2. A definição do princípio da hierarquia (art. 25 e ss.) a bem da verdade se mostrou retrógrado, na medida em que manteve o velho sistema da prevalência da hierarquia da função sobre os cargos, favorecendo as ingerências políticas e os interesses escusos dos dirigentes da instituição em aquinhoar amigos e menosprezar seus, digamos, desafetos ou excluídos. A bem da verdade, esse velho sistema tem sido o grande responsável pelas ingerências políticas na instituição e por nos transformarmos em "boi de piranha" para políticos e, alimentando uma "autofagia" interna a cada alternância de governo ou direção da Pasta/SSP e cúpula da Polícia Civil.

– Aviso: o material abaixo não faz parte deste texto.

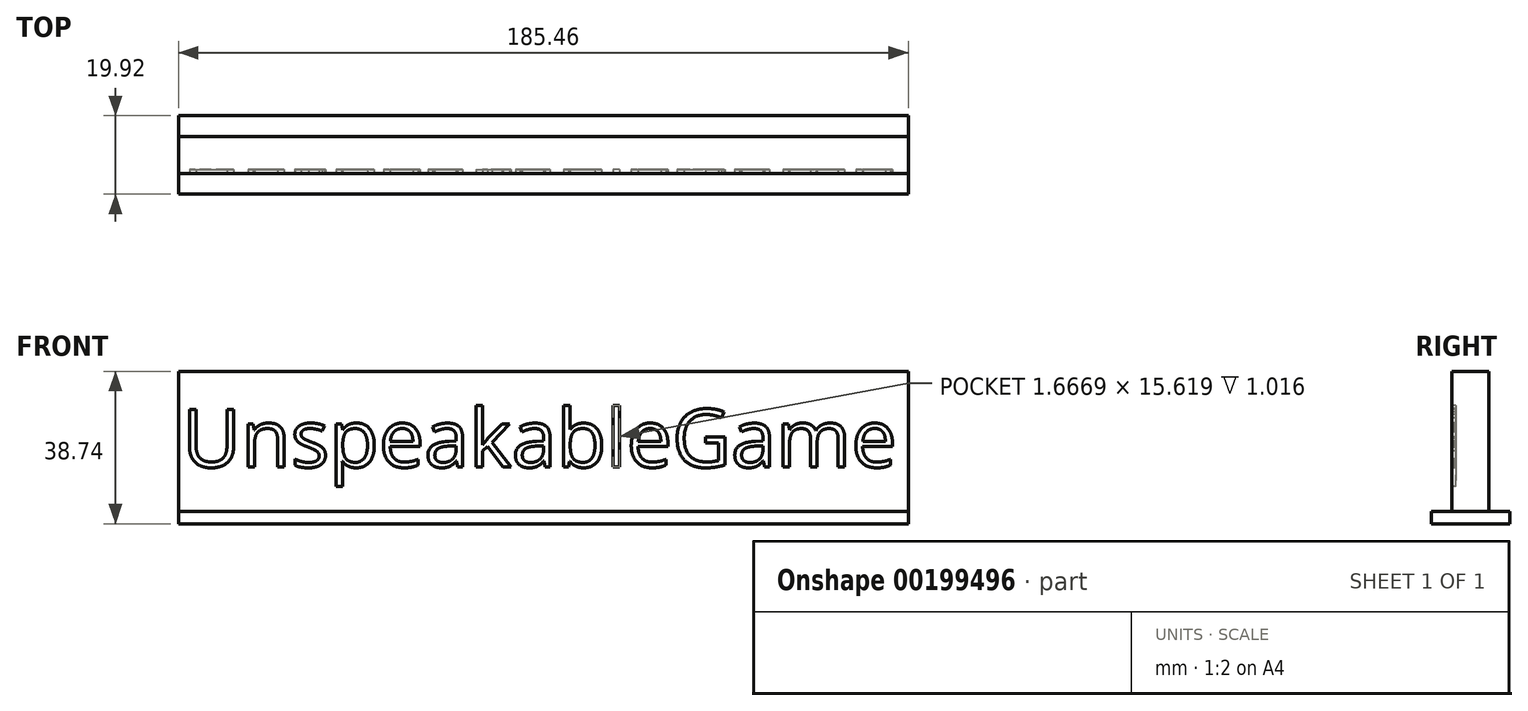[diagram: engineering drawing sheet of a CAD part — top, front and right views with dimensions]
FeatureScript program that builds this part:
annotation { "Feature Type Name" : "Feature", "Feature Type Description" : "" }
export const myFeature = defineFeature(function(context is Context, id is Id, definition is map)
    precondition{}
    {
        {
            var Q0;
            Q0=qCreatedBy(makeId("Front.planeOp"),FACE);
            var sketch = newSketch(context, id + "F0", { "sketchPlane" : qUnion([Q0])});
            skLineSegment(sketch, "E0.bottom", {"start": v(-92.7, 17.8) * mm, "end": v(92.71, 17.8) * mm});
            skPoint(sketch, "E0.middle", {"position": v(0, 0) * mm});
            skPoint(sketch, "E0.top.start.orphan", {"position": v(-92.7, -17.8) * mm});
            skPoint(sketch, "E1.orphan", {"position": v(90.12, -17.8) * mm});
            skLineSegment(sketch, "E2.bottom", {"start": v(-92.7, -17.8) * mm, "end": v(92.7, -17.8) * mm});
            skLineSegment(sketch, "E2.top", {"start": v(-92.7, 17.8) * mm, "end": v(92.7, 17.8) * mm});
            skLineSegment(sketch, "E2.left", {"start": v(-92.7, -17.8) * mm, "end": v(-92.7, 17.8) * mm});
            skLineSegment(sketch, "E2.right", {"start": v(92.7, -17.8) * mm, "end": v(92.7, 17.8) * mm});
            skPoint(sketch, "E0.left.end.orphan", {"position": v(-91.41, 0) * mm});
            skPoint(sketch, "E0.right.end.orphan", {"position": v(91.41, 0) * mm});
            skPoint(sketch, "E3.orphan", {"position": v(-90.12, 17.8) * mm});
            skSolve(sketch);
        }
        {
            var Q0;
            Q0 = qSketchRegion(id + "F0", true);
            extrude(context, id + "F1", {"entities" : qUnion([Q0]), "depth" : 9.4 * mm});
        }
        {
            var Q0;
            Q0=makeQuery(id+"F1.opExtrude","CAP_FACE",FACE,{"disambiguationData":[OSD([sQuery(id+"F0.wireOp",EDGE,"E2.bottom"),sQuery(id+"F0.wireOp",EDGE,"E2.top"),sQuery(id+"F0.wireOp",EDGE,"E2.left"),sQuery(id+"F0.wireOp",EDGE,"E2.right")])],"isStart":false});
            var sketch = newSketch(context, id + "F2", { "sketchPlane" : qUnion([Q0])});
            skText(sketch, "E4", { "text": "UnspeakableGame", "fontName": "OpenSans-Regular.ttf"});
            const initialGuessF2  = {"E4": [-0.09179, -0.00653, 1, 0, 0.0148]};
            skSetInitialGuess(sketch, initialGuessF2);
            skSolve(sketch);
        }
        {
            var Q0;
            Q0 = qSketchRegion(id + "F2", true);
            extrude(context, id + "F3", {"entities" : qUnion([Q0]), "operationType" : NewBodyOperationType.REMOVE, "oppositeDirection" : true, "depth" : 1.02 * mm});
        }
        {
            var Q0;
            Q0=makeQuery(id+"F1.opExtrude","SWEPT_FACE",FACE,{"disambiguationData":[OSD([sQuery(id+"F0.wireOp",EDGE,"E2.bottom")])]});
            var sketch = newSketch(context, id + "F4", { "sketchPlane" : qUnion([Q0])});
            skLineSegment(sketch, "E5.bottom", {"start": v(92.73, 14.6) * mm, "end": v(-92.73, 14.6) * mm});
            skLineSegment(sketch, "E5.top", {"start": v(92.73, -5.32) * mm, "end": v(-92.73, -5.32) * mm});
            skLineSegment(sketch, "E5.left", {"start": v(92.73, 14.6) * mm, "end": v(92.73, -5.32) * mm});
            skLineSegment(sketch, "E5.right", {"start": v(-92.73, 14.6) * mm, "end": v(-92.73, -5.32) * mm});
            skPoint(sketch, "E5.middle", {"position": v(0, 4.64) * mm});
            skSolve(sketch);
        }
        {
            var Q0;
            Q0=makeQuery(id+"F4.imprint","IMPRINT",FACE,{"disambiguationData":[TD([[makeQuery(id+"F4.imprint","IMPRINT",EDGE,{"derivedFrom":sQuery(id+"F4.wireOp",EDGE,"E5.bottom")}),1.0]])]});
            var Q1;
            {var subQ0=sQuery(id+"F0.wireOp",EDGE,"E2.bottom");Q1=makeQuery(id+"F4.imprint","IMPRINT",FACE,{"disambiguationData":[TD([[makeQuery(id+"F4.imprint","IMPRINT",EDGE,{"derivedFrom":makeQuery(id+"F1.opExtrude","CAP_EDGE",EDGE,{"disambiguationData":[OSD([subQ0])],"isStart":true})}),1.0]])]});}
            extrude(context, id + "F5", {"entities" : qUnion([Q0, Q1]), "operationType" : NewBodyOperationType.ADD, "depth" : 3.12 * mm});
        }
    });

Delegados novos são cooptados ou seduzidos por cargos em comissão e se transformam em defensores da moralidade, da ética, dos princípios... A bem da verdade, a "hierarquia" só tem servido como instrumento de controle disciplinar, nas mãos justamente daqueles impostos nos cargos de direção para representar os políticos e governos. Talvez esteja aí a principal explicação a respeito do governo não querer ouvir falar em lista tríplice, muito menos eleição direta para a direção da Polícia Civil. E o que dizer sobre autonomia institucional? Realmente, fazemos o inverso e nos distanciamos das reformas tão necessárias, tudo isso temperado pelo jogo das vaidades.

3.  A LC 98/93 mostrou nitidamente o quanto nós somos incompetentes para gerir nossas atividades administrativas (como as progressões funcionais). Mas foi uma tentativa que revelou uma realidade indigesta. A LC 453/2009 procurou manter a modalidade de promoção por merecimento, seguindo basicamente os mesmos parâmetros da legislação especial revogada. A nosso ver isso também se constituiu um grande erro, pois a experiência demonstrou que na atual conjuntura é melhor termos somente as promoções por "antiguidade" e "ato de bravura", já que o resto é uma indústria dos diplomas em detrimento do trabalho".